# REQUIRED WORK
Express as a JSON list of strings the part of the records that opens with the line containing "সর্বশেষ সংবাদ" and closes with the line containing "খোকসায় বিএনপি নেতা নাফিজ", with one string for each line and blank lines omitted.

# INFORMATION

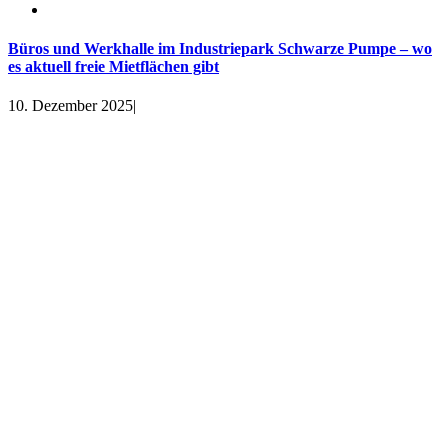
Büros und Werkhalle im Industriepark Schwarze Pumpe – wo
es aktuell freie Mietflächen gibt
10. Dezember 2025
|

---

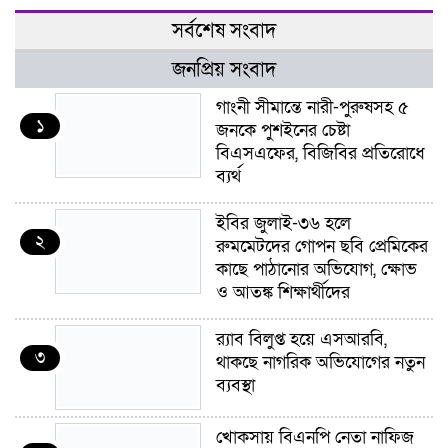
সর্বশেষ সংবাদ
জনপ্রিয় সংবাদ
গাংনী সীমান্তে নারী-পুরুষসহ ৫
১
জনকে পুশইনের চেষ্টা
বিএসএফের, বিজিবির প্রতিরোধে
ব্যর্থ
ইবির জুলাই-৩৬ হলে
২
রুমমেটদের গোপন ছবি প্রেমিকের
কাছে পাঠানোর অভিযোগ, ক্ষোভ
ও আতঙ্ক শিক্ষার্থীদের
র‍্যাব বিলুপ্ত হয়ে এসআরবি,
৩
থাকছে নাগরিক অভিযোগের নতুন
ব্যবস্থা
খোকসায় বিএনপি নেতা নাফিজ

# SOLUTION TO THIS PROBLEM
[
  "সর্বশেষ সংবাদ",
  "জনপ্রিয় সংবাদ",
  "গাংনী সীমান্তে নারী-পুরুষসহ ৫",
  "১",
  "জনকে পুশইনের চেষ্টা",
  "বিএসএফের, বিজিবির প্রতিরোধে",
  "ব্যর্থ",
  "ইবির জুলাই-৩৬ হলে",
  "২",
  "রুমমেটদের গোপন ছবি প্রেমিকের",
  "কাছে পাঠানোর অভিযোগ, ক্ষোভ",
  "ও আতঙ্ক শিক্ষার্থীদের",
  "র‍্যাব বিলুপ্ত হয়ে এসআরবি,",
  "৩",
  "থাকছে নাগরিক অভিযোগের নতুন",
  "ব্যবস্থা",
  "খোকসায় বিএনপি নেতা নাফিজ"
]